Sunday, February 3, 2013

Trauma and Survival in Nogun Ri

"The floor inside the tunnel was a mix of gravel and sand.  People clawed with their bare hands to make holes to hide in. Other people piled up the dead bodies like a barricade, and hid behind the bodies as a shield against the bullets… A baby boy's mother was killed during the strafing on the rail track.  The father managed to get the baby to the tunnel, but the boy was hungry and frightened.  He cried and cried.  And the American troops fired their guns into the tunnel whenever the boy cried.  The bullets fired in the direction of the crying.  People screamed that more would be shot if the baby kept crying.  The father didn't know what to do.  He might have thought the baby would die anyway, but he decided to silence it, in order to save the others.  He took the boy to the back of the tunnel and pushed him face-down into a pool of water.  I watched him doing that, and thought, 'What could be more tragic than this?'" (Kill 'em All 23:21-25:00)
In Kill 'em All, when the Nogun Ri survivor said that "the American troops fired their guns into the tunnel whenever the boy cried," I was really stunned over how cruel and senseless the actions of the American troops were, and what a grievous violation of the Geneva Convention the Nogun Ri massacre was.  Hearing the accounts of the survivors in this documentary contrasted with the accounts of the veterans was also very interesting, because it showed how much trauma the war produced for all parties, especially for Korean refugees.  This made me think about how people experienced and survived so many traumatic events in the Korean War.

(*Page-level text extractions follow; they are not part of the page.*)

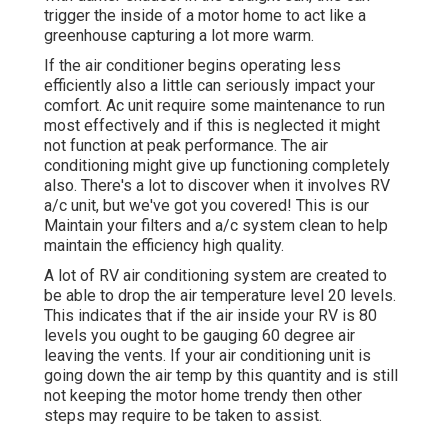
trigger the inside of a motor home to act like a
greenhouse capturing a lot more warm.
If the air conditioner begins operating less
efficiently also a little can seriously impact your
comfort. Ac unit require some maintenance to run
most effectively and if this is neglected it might
not function at peak performance. The air
conditioning might give up functioning completely
also. There's a lot to discover when it involves RV
a/c unit, but we've got you covered! This is our
Maintain your filters and a/c system clean to help
maintain the efficiency high quality.
A lot of RV air conditioning system are created to
be able to drop the air temperature level 20 levels.
This indicates that if the air inside your RV is 80
levels you ought to be gauging 60 degree air
leaving the vents. If your air conditioning unit is
going down the air temp by this quantity and is still
not keeping the motor home trendy then other
steps may require to be taken to assist.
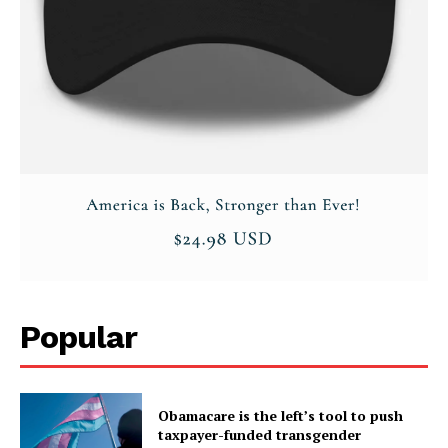
SUBSCRIBE NOW
Company
About
Contact
Login/Register
Popular
Membership Plans
Affiliate Program
Obamacare is the left’s tool to push
Terms of Use
taxpayer-funded transgender
Privacy Policy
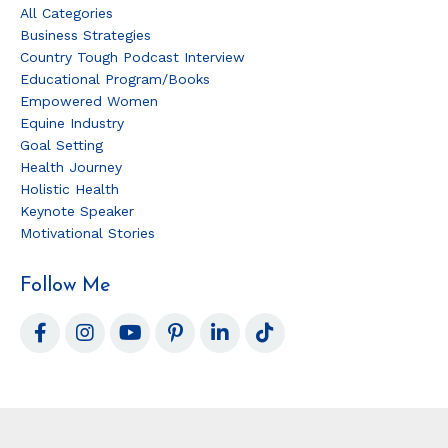
All Categories
Business Strategies
Country Tough Podcast Interview
Educational Program/books
Empowered Women
Equine Industry
Goal Setting
Health Journey
Holistic Health
Keynote Speaker
Motivational Stories
Follow Me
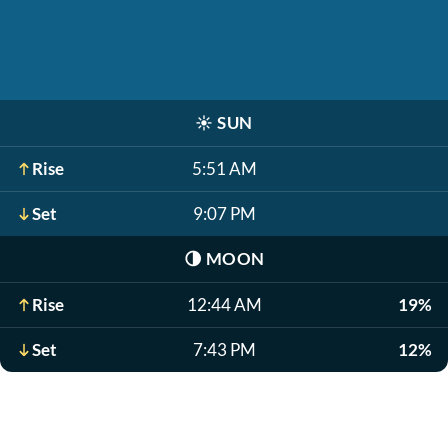
☀️
SUN
Rise
5:51 AM
Set
9:07 PM
🌗
MOON
Rise
12:44 AM
19%
Set
7:43 PM
12%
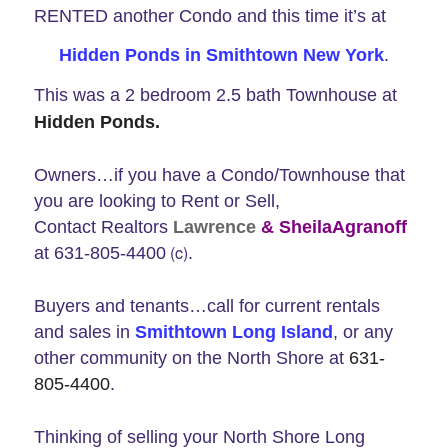
RENTED another Condo and this time it’s at
Hidden Ponds in Smithtown New York
.
This was a 2 bedroom 2.5 bath Townhouse at
Hidden Ponds.
Owners…if you have a Condo/Townhouse that
you are looking to Rent or Sell,
Contact Realtors
Lawrence
& SheilaAgranoff
(c)
at
631-805-4400
.
Buyers and tenants…call for current rentals
and sales in
Smithtown Long Island
, or any
other community on the North Shore at
631-
805-4400
.
Thinking of selling your North Shore Long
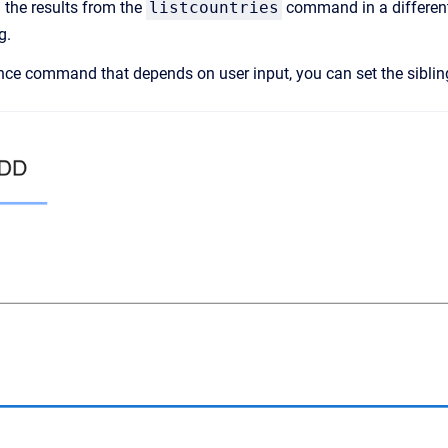
 the results from the
listcountries
command in a different
g.
ence command that depends on user input, you can set the sibli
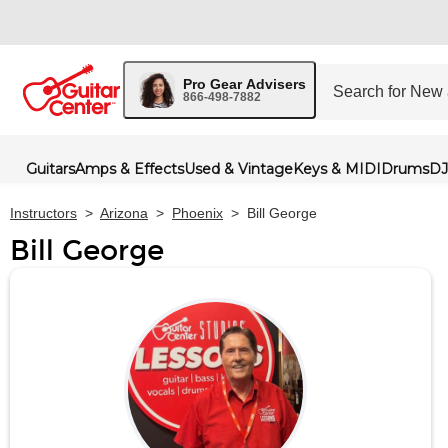
Pro Gear Advisers
866-498-7882
Guitars
Amps & Effects
Used & Vintage
Keys & MIDI
Drums
DJ
Instructors
>
Arizona
>
Phoenix
>
Bill George
Bill George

The images of refugees fleeing the front reminded me of the images in Tae Guk Gi, of everyone leaving their houses in huge groups, carrying their possessions on their backs.  While Tae Guk Gi showed some of the hardships of evacuating, it didn't show how refugees were targeted in U.S. strafing, which made evacuating so dangerous.  When the Nogun Ri survivor asked, "'What could be more tragic than this?'" I thought about all the loss that particular family had endured because of the war.  The father of the baby lost his home, his wife, and his child.  If he survived, he would be haunted by all these traumatic losses– especially having to kill his own child to save others– for the rest of his life.  All these traumatic events make it so difficult for refugees, or anyone involved in the war, to survive, not only physically, but emotionally, and it also makes it hard for a country as a whole to recover.